Methodological Notes – Cancer Incidence Module
Updated: April 2012
Concepts and Definitions
Cancer is one of the few diseases among the chronic, non-communicable diseases for which population-based registries have been in existence for decades, at least among the developed countries. Cancer registration is complex and requires an adequate health care infrastructure to maintain and sustain it. Registries differ in their comprehensive coverage of cases and the quality of the data captured. CircHOB reports age-standardized incidence rates (ASIR) of cancer, both for all cancers combined, and several more common sites, including lung, colon and rectum (the last two tend to be combined in some countries) in both sexes, prostate in men, and breast and cervix in women. There are also very rare cancers (eg. nasopharyngeal and salivary glands) for which some circumpolar indigenous people such as the Inuit are particularly at high risk. For information specific to the circumpolar Inuit, please consult the report of the Circumpolar Inuit Cancer Review Working Group [Part I] and [Part II].

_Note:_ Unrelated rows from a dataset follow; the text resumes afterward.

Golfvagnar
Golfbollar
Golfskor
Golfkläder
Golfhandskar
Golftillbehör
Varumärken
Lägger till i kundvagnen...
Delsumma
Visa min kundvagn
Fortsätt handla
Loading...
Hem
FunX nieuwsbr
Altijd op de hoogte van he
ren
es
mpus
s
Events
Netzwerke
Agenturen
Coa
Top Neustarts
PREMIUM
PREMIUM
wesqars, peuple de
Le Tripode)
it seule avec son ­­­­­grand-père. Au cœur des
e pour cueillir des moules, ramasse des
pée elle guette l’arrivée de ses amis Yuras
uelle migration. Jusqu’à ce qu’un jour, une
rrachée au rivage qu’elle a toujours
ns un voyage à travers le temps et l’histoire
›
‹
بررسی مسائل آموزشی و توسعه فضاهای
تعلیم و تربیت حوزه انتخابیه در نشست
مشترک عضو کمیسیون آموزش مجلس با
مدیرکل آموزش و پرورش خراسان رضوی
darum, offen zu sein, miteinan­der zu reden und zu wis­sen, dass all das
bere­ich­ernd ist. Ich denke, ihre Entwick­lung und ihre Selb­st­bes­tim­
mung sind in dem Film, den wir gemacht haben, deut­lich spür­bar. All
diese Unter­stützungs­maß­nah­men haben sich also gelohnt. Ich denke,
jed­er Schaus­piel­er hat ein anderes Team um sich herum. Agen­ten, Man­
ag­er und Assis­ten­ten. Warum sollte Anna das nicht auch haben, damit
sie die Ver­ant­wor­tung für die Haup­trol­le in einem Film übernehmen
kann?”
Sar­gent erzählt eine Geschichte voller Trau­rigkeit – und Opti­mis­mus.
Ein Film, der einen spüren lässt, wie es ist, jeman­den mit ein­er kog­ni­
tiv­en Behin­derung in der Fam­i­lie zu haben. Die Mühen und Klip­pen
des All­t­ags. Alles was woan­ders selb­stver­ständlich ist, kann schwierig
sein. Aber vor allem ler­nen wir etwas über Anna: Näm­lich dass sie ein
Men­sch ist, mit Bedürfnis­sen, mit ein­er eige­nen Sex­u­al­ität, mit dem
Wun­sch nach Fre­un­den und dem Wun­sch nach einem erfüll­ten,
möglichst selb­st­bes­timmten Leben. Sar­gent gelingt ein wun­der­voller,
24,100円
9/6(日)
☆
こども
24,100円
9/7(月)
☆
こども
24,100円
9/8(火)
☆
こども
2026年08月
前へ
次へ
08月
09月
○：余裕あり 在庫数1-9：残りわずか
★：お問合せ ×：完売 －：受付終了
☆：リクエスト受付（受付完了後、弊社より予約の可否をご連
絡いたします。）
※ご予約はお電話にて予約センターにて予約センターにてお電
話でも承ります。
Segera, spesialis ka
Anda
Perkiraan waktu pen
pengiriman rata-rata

For age-standardization, a hypothetical standard population known as the “world standard population” is widely used in international comparisons of cancer incidence rates, developed by the International Agency for Research on Cancer (IARC). The age distribution in a population of 100, 000 people is as follows:
Age group | Population |
---|---|
0-4 | 12, 000 |
5-9 | 10, 000 |
10-14 | 9, 000 |
15-19 | 9, 000 |
20-24 | 8, 000 |
25-29 | 8, 000 |
30-34 | 6, 000 |
35-39 | 6, 000 |
40-44 | 6, 000 |
45-49 | 6, 000 |
50-54 | 5, 000 |
55-59 | 4, 000 |
60-64 | 4, 000 |
65-69 | 3, 000 |
70-74 | 2, 000 |
75-79 | 1, 000 |
80-84 | 500 |
85+ | 500 |
Total | 100, 000 |
Note that in CircHOB, a different standard population, known as the “European standard population” developed by Eurostat is used to compare age-standardized mortality rates – see the Methodological Notes: Mortality Module. The method for age-standardization is discussed in the Methodological Notes for the mortality module. The age-standardized incidence rates (ASIR) presented can only be compared among themselves, or with any of the published rates in IARC or other scientific publications that use the same world standard population. They cannot be compared with published rates by some national agencies that use that country’s population from a specific year as the standard. Increasingly many national agencies do provide different sets of ASIR using their own national population and the IARC world standard population as standards.
Among circumpolar countries, the Nordic countries collaborate in the Association of Nordic Cancer Registries (NORDCAN) database. Globally, the IARC maintains the GLOBOCAN database and also publishes periodically Cancer Incidence in Five Continents from which comparative cancer incidence data from a larger group of countries and registries can be obtained.
Because of the large amount of data needed to compute ASIRs by cancer site, the raw data and the different steps in the computation are not shown in CircHOB.